Every year I host a faculty essay reading at my university for our collective entertainment. At the beginning of the semester, I choose and cajole a dozen colleagues from across the curriculum to write personal essays on a shared subject. Then, sometime around Thanksgiving, I invite the rest of the campus to come hear them read the resulting essays aloud. It’s always a fun evening, everyone feeling proud afterward of what they accomplished.
Though the selected essayists have composed entire dissertations of scholarly writing, most have never set out to write for entertainment alone, so getting them to do it necessitates pep talks from me along the way as well as a fair amount of collaborative back-and-forthing between them and the trusted readers I encourage them to seek out. When they report to me on how it’s going and, afterward, on how it went, my colleagues are bashful and sincere and loveably modest as at no other time in my interaction with them.
“I got my daughter—she’s in high school—to read through it and make sure it made sense,” a grizzled professor of engineering tells me.
Another tells me how, in the course of writing about a Picasso painting her autistic son loved but she didn’t, she kept asking him questions and managed, through these exchanges, to get a rare glimpse of the world from his perspective.
Yet another colleague makes an appointment with me after the reading to work on improving his essay even more. He takes away from our discussion an argumentation skill that he is still bringing up in meetings years later: that you can’t convince someone of a truth unless you show it.

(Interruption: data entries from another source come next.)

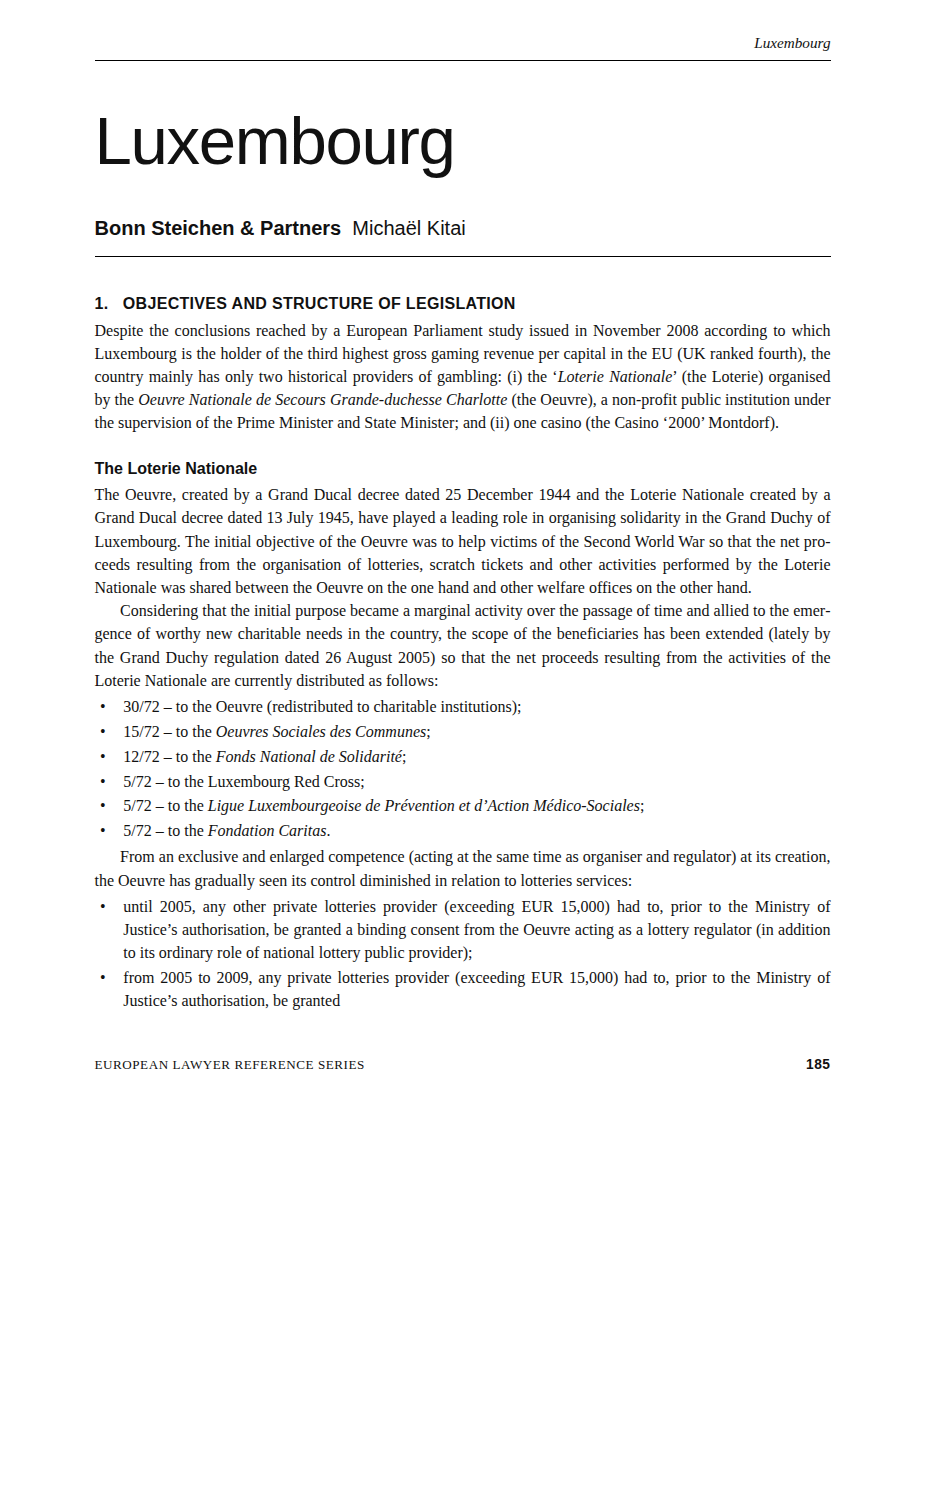Luxembourg
Luxembourg
Bonn Steichen & Partners Michaël Kitai
1. Objectives and structure of legislation
Despite the conclusions reached by a European Parliament study issued in November 2008 according to which Luxembourg is the holder of the third highest gross gaming revenue per capital in the EU (UK ranked fourth), the country mainly has only two historical providers of gambling: (i) the ‘Loterie Nationale’ (the Loterie) organised by the Oeuvre Nationale de Secours Grande-duchesse Charlotte (the Oeuvre), a non-profit public institution under the supervision of the Prime Minister and State Minister; and (ii) one casino (the Casino ‘2000’ Montdorf).
The Loterie Nationale
The Oeuvre, created by a Grand Ducal decree dated 25 December 1944 and the Loterie Nationale created by a Grand Ducal decree dated 13 July 1945, have played a leading role in organising solidarity in the Grand Duchy of Luxembourg. The initial objective of the Oeuvre was to help victims of the Second World War so that the net proceeds resulting from the organisation of lotteries, scratch tickets and other activities performed by the Loterie Nationale was shared between the Oeuvre on the one hand and other welfare offices on the other hand.
Considering that the initial purpose became a marginal activity over the passage of time and allied to the emergence of worthy new charitable needs in the country, the scope of the beneficiaries has been extended (lately by the Grand Duchy regulation dated 26 August 2005) so that the net proceeds resulting from the activities of the Loterie Nationale are currently distributed as follows:
30/72 – to the Oeuvre (redistributed to charitable institutions);
15/72 – to the Oeuvres Sociales des Communes;
12/72 – to the Fonds National de Solidarité;
5/72 – to the Luxembourg Red Cross;
5/72 – to the Ligue Luxembourgeoise de Prévention et d’Action Médico-Sociales;
5/72 – to the Fondation Caritas.
From an exclusive and enlarged competence (acting at the same time as organiser and regulator) at its creation, the Oeuvre has gradually seen its control diminished in relation to lotteries services:
until 2005, any other private lotteries provider (exceeding EUR 15,000) had to, prior to the Ministry of Justice’s authorisation, be granted a binding consent from the Oeuvre acting as a lottery regulator (in addition to its ordinary role of national lottery public provider);
from 2005 to 2009, any private lotteries provider (exceeding EUR 15,000) had to, prior to the Ministry of Justice’s authorisation, be granted
European Lawyer Reference Series 185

That’s the part of the event I like the most—my colleagues’ accounts of the process of composition. It’s so thrilling to watch seasoned writers grow into better writers through the humbling practice of sharpening iron on iron. Hearing the essays read aloud—every one of them so good!—and then witnessing the enthusiasm with which their audience applauds their achievement—yes, very good!—confirms what I am always telling my students: that, we humans having been made in the image of our creative God, our practice of creativity is as holy as the exercise of any of God’s other traits. And as pleasurable.
It often makes me feel a little guilty that my work, both as a teacher of writing and as a writer myself, is so enjoyable. It hardly seems like work at all, much less holy work, as I have come to think of it. But when we write well—when, through our words on a page, we interest and engage an audience in what is true and lovely and admirable and excellent—we are performing the work of God.
When asked what God’s work is, Jesus says, “to believe in the one he sent” (John 6:29). Writing, and teaching others to write, helps me to believe ever more confidently in the One God Sent—through whom, says John, “all things were made; without him nothing was made that has been made” (John 1:3 NIV). Good writing recreates, in words, what has been made through the Word and offers it up to others for their contemplation and enjoyment. What work could be more sacred?